Der Gesetzentwurf von Justizminister Heiko Maas zur Bekämpfung von Hass im Netz ist der Worst Case von technischen Lösungen für soziale Probleme, findet Kolumnistin Marina Weisband. Der Staat lagere seine Aufgabe der Regulierung an die sozialen Netzwerke aus und mache diese zu Privatgerichten.
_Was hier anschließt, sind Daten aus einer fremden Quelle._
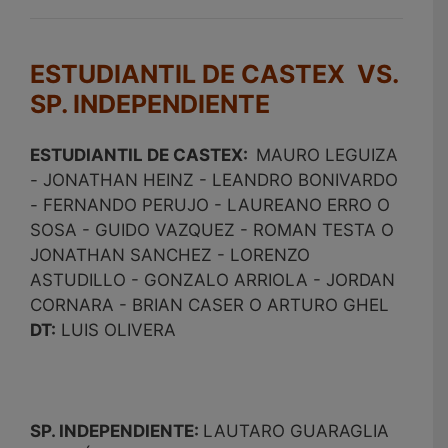
ESTUDIANTIL DE CASTEX VS.
SP. INDEPENDIENTE
ESTUDIANTIL DE CASTEX:
MAURO LEGUIZA
- JONATHAN HEINZ - LEANDRO BONIVARDO
- FERNANDO PERUJO - LAUREANO ERRO O
SOSA - GUIDO VAZQUEZ - ROMAN TESTA O
JONATHAN SANCHEZ - LORENZO
ASTUDILLO - GONZALO ARRIOLA - JORDAN
CORNARA - BRIAN CASER O ARTURO GHEL
DT:
LUIS OLIVERA
SP. INDEPENDIENTE:
LAUTARO GUARAGLIA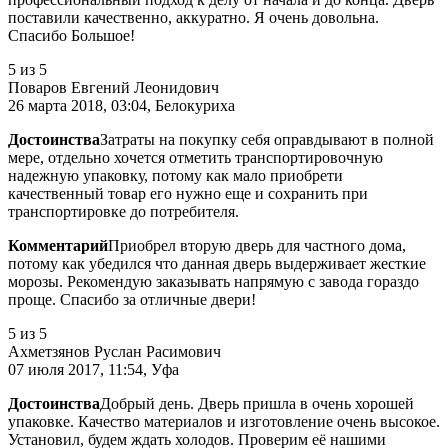
поставили качественно, аккуратно. Я очень довольна.
Спасибо Большое!
5
из 5
Поваров Евгений Леонидович
26 марта 2018, 03:04, Белокуриха
Достоинства
Затраты на покупку себя оправдывают в полной
мере, отдельно хочется отметить транспортировочную
надежную упаковку, потому как мало приобрети
качественный товар его нужно еще и сохранить при
транспортировке до потребителя.
Комментарий
Приобрел вторую дверь для частного дома,
потому как убедился что данная дверь выдерживает жесткие
морозы. Рекомендую заказывать напрямую с завода гораздо
проще. Спасибо за отличные двери!
5
из 5
Ахметзянов Руслан Расимович
07 июля 2017, 11:54, Уфа
Достоинства
Добрый день. Дверь пришла в очень хорошей
упаковке. Качество материалов и изготовление очень высокое.
Установил, будем ждать холодов. Проверим её нашими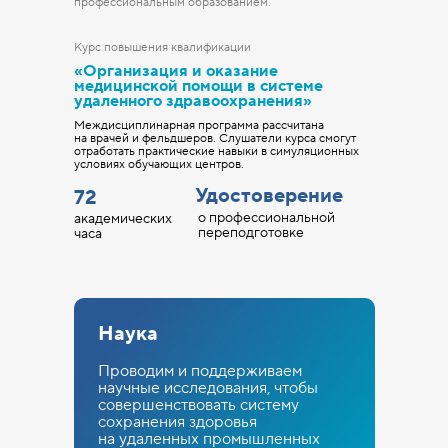
профессиональным образованием.
Курс повышения квалификации
«Организация и оказание
медицинской помощи в системе
удаленного здравоохранения»
Междисциплинарная программа рассчитана
на врачей и фельдшеров. Слушатели курса смогут
отработать практические навыки в симуляционных
условиях обучающих центров.
Удостоверение
72
о профессиональной
академических
переподготовке
часа
Наука
Проводим и поддерживаем
научные исследования, чтобы
совершенствовать систему
сохранения здоровья
на удаленных промышленных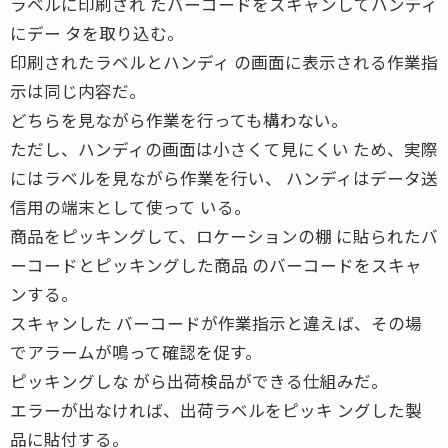
ラベルに印刷され たバーコードをスキャンしてハンディ
にデー タを取り込む。
印刷されたラベルとハンディ の画面に表示される作業指
示は同じ内容だ。
どちらを見ながら作業を行っても構わない。
ただし、ハンディの画面は小さくて見にくい ため、実際
にはラベルを見ながら作業を行い、 ハンディはデータ送
信用の端末として使って いる。
商品をピッキングして、ロケーションの棚 に貼られたバ
ーコードとピッキングした商品 のバーコードをスキャ
ンする。
スキャンした バーコードが作業指示と違えば、その場
でアラームが鳴って確認を促す。
ピッキングしな がら出荷検品ができる仕組みだ。
エラーが出なければ、出荷ラベルをピッキ ングした製
品に貼付する。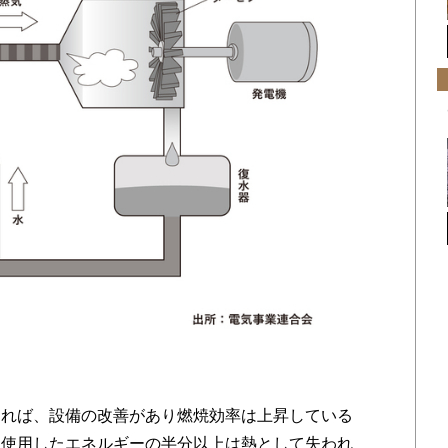
れば、設備の改善があり燃焼効率は上昇している
、使用したエネルギーの半分以上は熱として失われ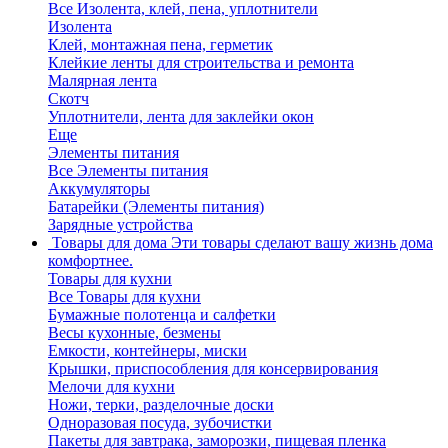
Все Изолента, клей, пена, уплотнители
Изолента
Клей, монтажная пена, герметик
Клейкие ленты для строительства и ремонта
Малярная лента
Скотч
Уплотнители, лента для заклейки окон
Еще
Элементы питания
Все Элементы питания
Аккумуляторы
Батарейки (Элементы питания)
Зарядные устройства
Товары для дома
Эти товары сделают вашу жизнь дома
комфортнее.
Товары для кухни
Все Товары для кухни
Бумажные полотенца и салфетки
Весы кухонные, безмены
Емкости, контейнеры, миски
Крышки, приспособления для консервирования
Мелочи для кухни
Ножи, терки, разделочные доски
Одноразовая посуда, зубочистки
Пакеты для завтрака, заморозки, пищевая пленка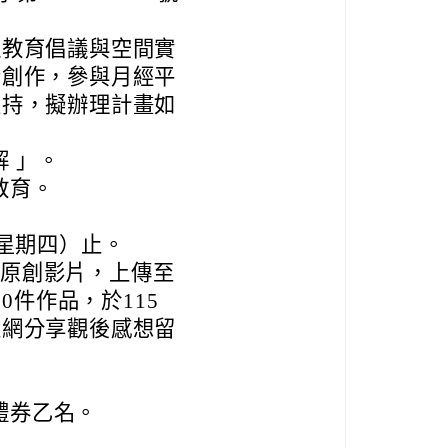
過教育倡議與空間實
音創作，參與月經平
支持，擬辦理計畫如
 」。
教育。
（星期四）止。
內原創影片，上傳至
20件作品，於115
上網分享觀後感想留
禮券乙名。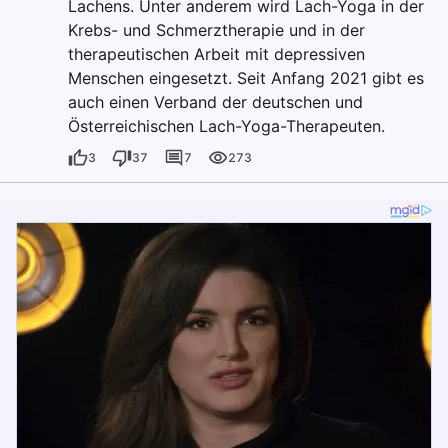
Lachens. Unter anderem wird Lach-Yoga in der
Krebs- und Schmerztherapie und in der
therapeutischen Arbeit mit depressiven
Menschen eingesetzt. Seit Anfang 2021 gibt es
auch einen Verband der deutschen und
Österreichischen Lach-Yoga-Therapeuten.
3
37
7
273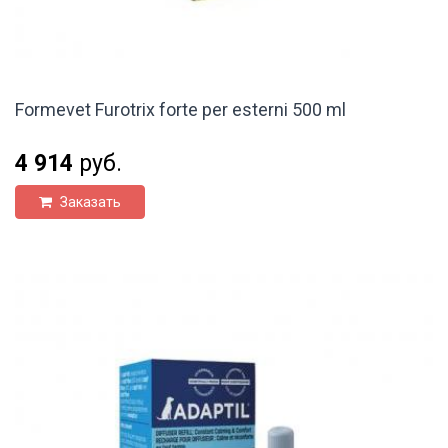
Formevet Furotrix forte per esterni 500 ml
4 914
руб.
Заказать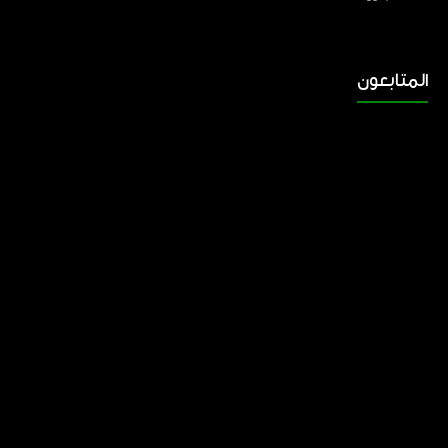
المتابعون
Von Marina Weisband | 06.04.2017
    Die ehemalige politische Geschäftsführerin der Piratenpartei Marina Weisband arbeitet heute als freischaffende Künstlerin und Bloggerin in einem Projekt zur politischen Bildung im Web 2.0
    Marina Weisband (Horst Galuschka)
    Es wird endlich Zeit, mal etwas gegen Hate Speech und Fake News in sozialen Netzwerken zu tun! Mit diesem Ziel hat Bundesjustizminister Heiko Maas letzten Monat einen Entwurf des Netzwerkdurchsetzungsgesetzes vorgelegt. Dieses Gesetz ist einerseits ein schönes Anschauungsbeispiel für alles, was im Zusammenhang mit der Regulierung sozialer Netze schief läuft – andererseits auch selbst eine gefährliche Bedrohung des freien Internets.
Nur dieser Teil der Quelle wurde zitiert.